Copy the data word for word from its first line down to and including the line containing "6V42L158 28L170 33V53H188L193".

# Entries supplied:

◆ ◆ ◆

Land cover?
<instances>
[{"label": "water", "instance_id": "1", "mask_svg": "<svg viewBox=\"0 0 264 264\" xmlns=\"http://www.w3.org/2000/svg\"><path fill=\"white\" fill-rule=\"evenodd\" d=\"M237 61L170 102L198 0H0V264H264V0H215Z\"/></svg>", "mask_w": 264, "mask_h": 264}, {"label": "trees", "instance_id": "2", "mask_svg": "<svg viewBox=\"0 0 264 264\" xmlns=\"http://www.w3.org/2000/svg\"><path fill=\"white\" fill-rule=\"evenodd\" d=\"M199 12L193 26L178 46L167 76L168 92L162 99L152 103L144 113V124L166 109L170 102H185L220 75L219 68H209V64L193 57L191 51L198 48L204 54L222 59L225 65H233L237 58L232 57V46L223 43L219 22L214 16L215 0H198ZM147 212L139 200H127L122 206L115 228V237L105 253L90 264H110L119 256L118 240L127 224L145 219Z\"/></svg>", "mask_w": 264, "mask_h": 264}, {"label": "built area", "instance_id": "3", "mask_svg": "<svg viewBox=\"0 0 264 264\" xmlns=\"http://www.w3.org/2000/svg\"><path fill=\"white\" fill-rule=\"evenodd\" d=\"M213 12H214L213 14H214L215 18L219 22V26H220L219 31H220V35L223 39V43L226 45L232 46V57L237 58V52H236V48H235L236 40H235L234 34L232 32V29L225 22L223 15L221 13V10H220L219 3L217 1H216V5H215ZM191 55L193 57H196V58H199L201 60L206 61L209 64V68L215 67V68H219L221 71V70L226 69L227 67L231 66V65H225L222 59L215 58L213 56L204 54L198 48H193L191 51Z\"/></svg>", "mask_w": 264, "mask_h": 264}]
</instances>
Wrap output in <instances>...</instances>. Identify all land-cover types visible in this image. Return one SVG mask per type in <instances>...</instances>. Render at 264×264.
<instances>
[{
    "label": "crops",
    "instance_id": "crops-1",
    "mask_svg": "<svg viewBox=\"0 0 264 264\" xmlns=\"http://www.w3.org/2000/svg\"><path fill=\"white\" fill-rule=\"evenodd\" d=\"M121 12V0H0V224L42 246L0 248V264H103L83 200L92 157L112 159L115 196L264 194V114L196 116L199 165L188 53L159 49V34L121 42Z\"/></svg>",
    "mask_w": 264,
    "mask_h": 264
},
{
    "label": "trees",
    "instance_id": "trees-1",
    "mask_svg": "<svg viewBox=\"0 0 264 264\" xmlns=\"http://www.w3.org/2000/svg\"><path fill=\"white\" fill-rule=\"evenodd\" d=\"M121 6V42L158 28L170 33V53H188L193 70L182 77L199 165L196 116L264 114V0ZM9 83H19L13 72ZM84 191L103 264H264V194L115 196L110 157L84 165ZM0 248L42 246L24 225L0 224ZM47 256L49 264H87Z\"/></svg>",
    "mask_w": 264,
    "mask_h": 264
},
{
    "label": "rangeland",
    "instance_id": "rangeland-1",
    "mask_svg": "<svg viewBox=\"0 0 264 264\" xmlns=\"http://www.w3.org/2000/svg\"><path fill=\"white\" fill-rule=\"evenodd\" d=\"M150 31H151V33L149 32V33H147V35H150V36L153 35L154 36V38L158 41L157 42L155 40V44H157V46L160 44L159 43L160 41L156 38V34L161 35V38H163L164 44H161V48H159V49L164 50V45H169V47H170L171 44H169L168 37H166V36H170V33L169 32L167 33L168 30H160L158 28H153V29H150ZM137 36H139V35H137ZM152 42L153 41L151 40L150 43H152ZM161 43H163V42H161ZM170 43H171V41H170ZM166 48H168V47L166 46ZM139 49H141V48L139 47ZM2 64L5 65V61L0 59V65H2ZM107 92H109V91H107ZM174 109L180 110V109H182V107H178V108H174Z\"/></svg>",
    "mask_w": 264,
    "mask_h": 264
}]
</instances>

◆ ◆ ◆

# Final result:
Land cover?
<instances>
[{"label": "water", "instance_id": "1", "mask_svg": "<svg viewBox=\"0 0 264 264\" xmlns=\"http://www.w3.org/2000/svg\"><path fill=\"white\" fill-rule=\"evenodd\" d=\"M237 61L170 102L198 0H0V264H264V0H215Z\"/></svg>", "mask_w": 264, "mask_h": 264}, {"label": "trees", "instance_id": "2", "mask_svg": "<svg viewBox=\"0 0 264 264\" xmlns=\"http://www.w3.org/2000/svg\"><path fill=\"white\" fill-rule=\"evenodd\" d=\"M199 12L193 26L178 46L167 76L168 92L162 99L152 103L144 113V124L166 109L170 102H185L220 75L219 68H209V64L193 57L191 51L198 48L204 54L222 59L225 65H233L237 58L232 57V46L223 43L219 22L214 16L215 0H198ZM147 212L139 200H127L122 206L115 228V237L105 253L90 264H110L119 256L118 240L127 224L145 219Z\"/></svg>", "mask_w": 264, "mask_h": 264}, {"label": "built area", "instance_id": "3", "mask_svg": "<svg viewBox=\"0 0 264 264\" xmlns=\"http://www.w3.org/2000/svg\"><path fill=\"white\" fill-rule=\"evenodd\" d=\"M213 12H214L213 14H214L215 18L219 22V26H220L219 31H220V35L223 39V43L226 45L232 46V57L237 58V52H236V48H235L236 40H235L234 34L232 32V29L225 22L223 15L221 13V10H220L219 3L217 1H216V5H215ZM191 55L193 57H196V58H199L201 60L206 61L209 64V68L215 67V68H219L221 71V70L226 69L227 67L231 66V65H225L222 59L215 58L213 56L204 54L198 48H193L191 51Z\"/></svg>", "mask_w": 264, "mask_h": 264}]
</instances>
Wrap output in <instances>...</instances>. Identify all land-cover types visible in this image. Return one SVG mask per type in <instances>...</instances>. Render at 264×264.
<instances>
[{
    "label": "crops",
    "instance_id": "crops-1",
    "mask_svg": "<svg viewBox=\"0 0 264 264\" xmlns=\"http://www.w3.org/2000/svg\"><path fill=\"white\" fill-rule=\"evenodd\" d=\"M121 12V0H0V224L42 246L0 248V264H103L83 200L92 157L112 159L115 196L264 194V114L196 116L199 165L188 53L159 49V34L121 42Z\"/></svg>",
    "mask_w": 264,
    "mask_h": 264
},
{
    "label": "trees",
    "instance_id": "trees-1",
    "mask_svg": "<svg viewBox=\"0 0 264 264\" xmlns=\"http://www.w3.org/2000/svg\"><path fill=\"white\" fill-rule=\"evenodd\" d=\"M121 6V42L158 28L170 33V53H188L193 70L182 77L199 165L196 116L264 114V0ZM9 83H19L13 72ZM84 191L103 264H264V194L115 196L110 157L84 165ZM0 248L42 246L24 225L0 224ZM47 256L49 264H87Z\"/></svg>",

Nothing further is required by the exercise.